『はなちゃん12歳の台所』
【今を読み解くSEVEN’S LIBRARY】ブックコンシェルジュが選ぶこの一冊
●ノンフィクションライター 城戸久枝
『はなちゃん12歳の台所』
安武はな
家の光協会 1296円
’12年に発売された『はなちゃんのみそ汁』(安武信吾さん・千恵さん・はなちゃんの共著)はベストセラーに。現在、広末涼子・滝藤賢一主演で映画も公開(全国での公開は来年1月から)されて再び話題となっている。本書は、中学生となったはなちゃんがつづったエッセイに、レシピがついた「その後」の話。親を思う娘のあたたかい気持ちが伝わってくる。
中学生になったはなちゃんが、
パパを気遣い、ママの記憶を手繰り
寄せながらつづったエッセイ+レシピ
33才でがんのため亡くなった安武千恵さんは、自分がいなくなる前に4才の娘、はなちゃんに生きる力を身につけさせようと、料理などの家事を教えた。5才の誕生日。「きょうから、みそ汁作りは、はなちゃんの仕事だからね」と語りかけ、はなちゃんのみそ汁作りが始まる。そんな安武家の物語『はなちゃんのみそ汁』は多くのメディアでも取り上げられ、話題を呼んだ。
はなちゃんは今年、中学生になった。「食べることは生きること」というママの教えを守り、毎朝みそ汁を作り続けている。本書は、はなちゃんが、ママの料理の先生であるタカコナカムラ氏とともに作り上げたレシピ、エッセイ本だ。

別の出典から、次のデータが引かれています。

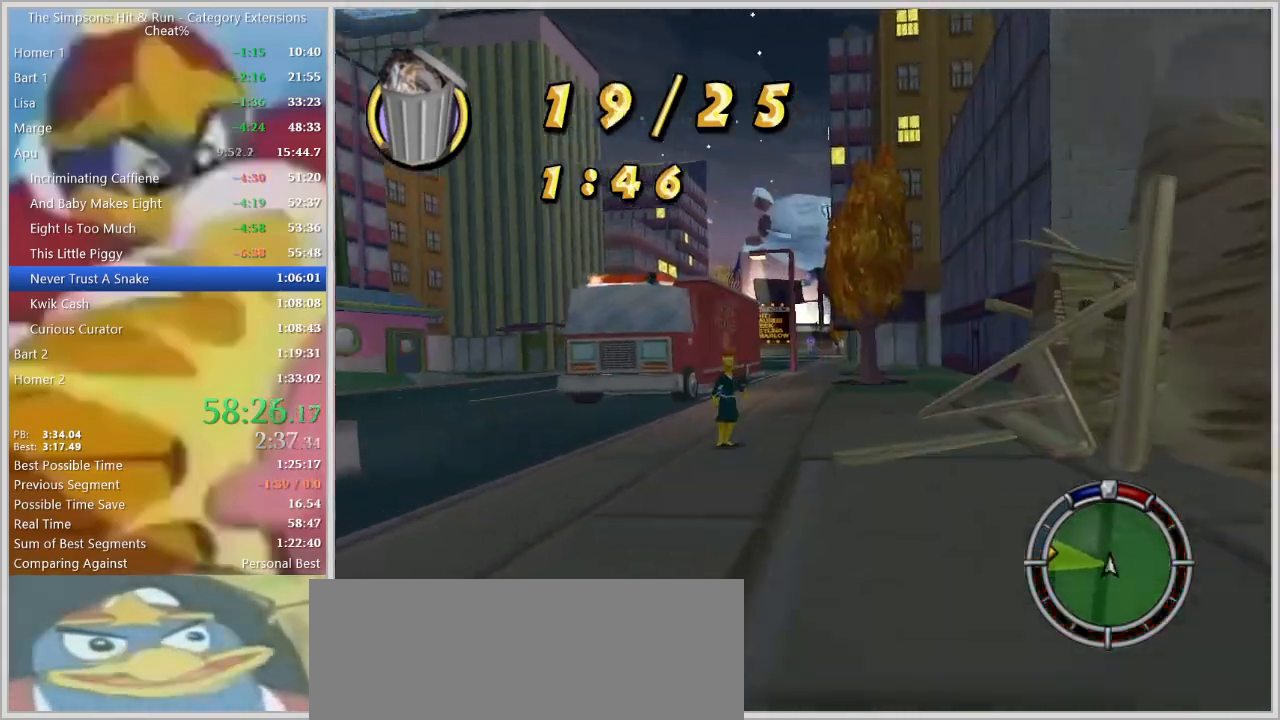
{"keys": ["a", "space"], "events": [[417, "s", "up"]]}
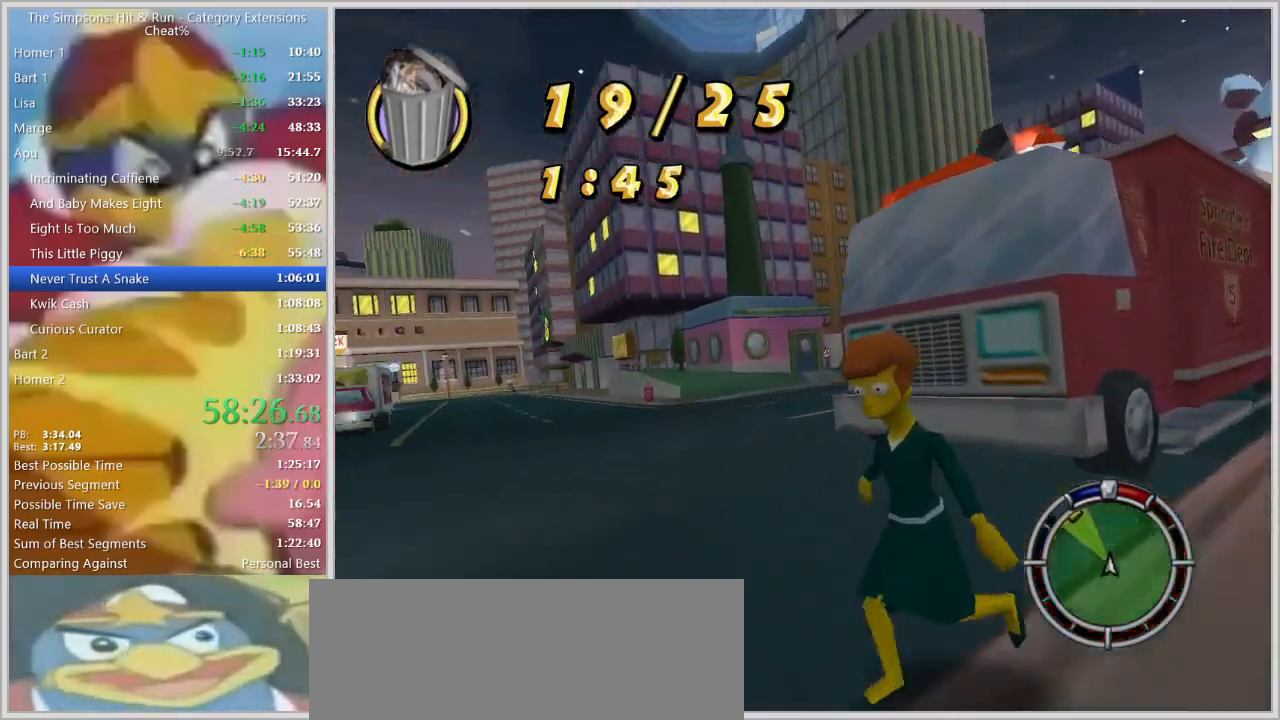
{"keys": ["d", "w"], "events": [[117, "space", "up"], [117, "w", "down"], [150, "a", "up"], [334, "d", "down"]]}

レシピは、みそ汁にはじまり、おむすび、卵焼き、肉じゃがなど、普段の安武家の食卓に並ぶ料理ばかり。ママから教わったもの、はなちゃん自身がアレンジしたもの、パパやおばあちゃんに教えてもらったものなどバラエティー豊かだ。
料理に添えられるエッセイからは安武家の日常がほんのりと伝わってくる。パパの体調を気遣い、ママの記憶を手繰り寄せながら、中学生らしい、無邪気な言葉が弾むように並ぶ。実は彼女が9才のころ、取材で安武家を訪れたことがある。当時、「ママのことはあまり覚えていない」と言った彼女は、今、しっかりとした筆致でママとの思い出をつづる。決して、ママのことを忘れたわけではない。彼女のなかには、成長とともに、いろいろな形で新たなママとの記憶が刻まれているようだ。